There's lots of radar out there, and any decent size radar target that doesn't have an AIS signal is automatically of interest because it's likely a naval ship or up to no good.

that is probably the best tool to use against AIS spoofing. AIS is trivial to spoof. this is a huge problem with Chinese and Japanese illegal fishing boats, and oil tankers running through sanctioned places (North Korea, Venezuela, etc.)
 
Kewl for Putin. I trust he gets approval ratings boost he so desperately needs?

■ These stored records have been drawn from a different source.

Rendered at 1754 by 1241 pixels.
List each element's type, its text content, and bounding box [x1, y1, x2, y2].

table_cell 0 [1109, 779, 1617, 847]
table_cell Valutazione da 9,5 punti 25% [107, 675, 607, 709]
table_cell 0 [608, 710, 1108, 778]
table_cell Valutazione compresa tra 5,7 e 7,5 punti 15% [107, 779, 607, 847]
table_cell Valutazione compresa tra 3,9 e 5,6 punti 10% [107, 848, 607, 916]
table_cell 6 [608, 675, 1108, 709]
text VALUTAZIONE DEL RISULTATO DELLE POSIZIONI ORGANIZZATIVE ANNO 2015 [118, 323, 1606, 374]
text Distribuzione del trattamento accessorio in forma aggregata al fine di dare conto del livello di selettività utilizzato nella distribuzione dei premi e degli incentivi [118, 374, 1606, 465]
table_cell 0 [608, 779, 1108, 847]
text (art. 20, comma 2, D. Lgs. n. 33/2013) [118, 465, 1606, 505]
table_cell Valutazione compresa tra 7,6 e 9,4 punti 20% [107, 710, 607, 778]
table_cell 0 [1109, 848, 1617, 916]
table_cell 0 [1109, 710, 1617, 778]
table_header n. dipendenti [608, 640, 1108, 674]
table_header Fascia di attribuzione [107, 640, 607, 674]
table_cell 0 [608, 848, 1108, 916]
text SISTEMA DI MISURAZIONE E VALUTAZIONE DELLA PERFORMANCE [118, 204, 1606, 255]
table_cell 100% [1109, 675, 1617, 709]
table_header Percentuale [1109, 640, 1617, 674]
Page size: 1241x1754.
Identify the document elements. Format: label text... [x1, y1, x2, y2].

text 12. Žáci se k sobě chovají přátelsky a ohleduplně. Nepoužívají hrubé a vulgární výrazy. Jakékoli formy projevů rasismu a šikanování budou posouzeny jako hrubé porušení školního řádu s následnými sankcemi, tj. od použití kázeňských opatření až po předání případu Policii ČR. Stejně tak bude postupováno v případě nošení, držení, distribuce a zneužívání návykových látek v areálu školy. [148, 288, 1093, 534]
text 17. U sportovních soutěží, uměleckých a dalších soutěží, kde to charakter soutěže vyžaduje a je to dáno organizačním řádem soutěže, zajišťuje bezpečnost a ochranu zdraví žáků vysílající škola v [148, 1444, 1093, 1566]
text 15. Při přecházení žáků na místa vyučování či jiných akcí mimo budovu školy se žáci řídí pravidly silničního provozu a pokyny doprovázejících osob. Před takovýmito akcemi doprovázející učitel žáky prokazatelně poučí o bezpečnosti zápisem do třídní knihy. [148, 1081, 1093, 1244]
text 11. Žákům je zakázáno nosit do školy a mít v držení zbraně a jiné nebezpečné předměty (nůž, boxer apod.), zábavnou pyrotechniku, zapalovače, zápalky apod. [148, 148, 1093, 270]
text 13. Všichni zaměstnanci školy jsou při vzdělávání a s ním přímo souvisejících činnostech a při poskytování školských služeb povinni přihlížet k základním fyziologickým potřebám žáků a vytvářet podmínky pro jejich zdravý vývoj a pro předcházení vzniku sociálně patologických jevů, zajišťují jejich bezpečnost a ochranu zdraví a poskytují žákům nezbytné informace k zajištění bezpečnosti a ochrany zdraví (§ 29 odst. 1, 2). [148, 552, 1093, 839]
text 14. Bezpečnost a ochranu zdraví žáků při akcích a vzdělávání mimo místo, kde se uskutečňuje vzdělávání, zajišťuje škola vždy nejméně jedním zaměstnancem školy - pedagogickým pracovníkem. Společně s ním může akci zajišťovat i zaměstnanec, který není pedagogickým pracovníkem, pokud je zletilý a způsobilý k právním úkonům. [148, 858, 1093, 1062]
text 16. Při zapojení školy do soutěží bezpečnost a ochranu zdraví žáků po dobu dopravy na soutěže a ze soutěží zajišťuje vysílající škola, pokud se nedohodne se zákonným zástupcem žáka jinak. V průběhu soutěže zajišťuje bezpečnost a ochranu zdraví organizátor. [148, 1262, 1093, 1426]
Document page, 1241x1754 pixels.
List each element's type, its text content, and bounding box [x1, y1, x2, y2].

If it’s mostly about approval ratings, this short-term thinking is so hard for me to fathom. By declaring these territories Russian, but having no military capability to actually hold them, he’s setting himself up to lose Russian territory. I wonder how that’s going to affect his approval ratings. This is so stupid.
 
I have a question. I hope it's not a stupid one. Why not just turn the gas off at the source?
It was turned off. It hadn’t begun to flow yet. There was some residual “test gas” in the system, which I understand contains some methane.
One story I heard (which I linked above) is that by destroying the functionality of the pipeline, Gazprom is released from a contractual obligation, which could include financial penalties. I have no idea if that’s true, but having a working pipeline but nobody shipping gas might be seen as a risk.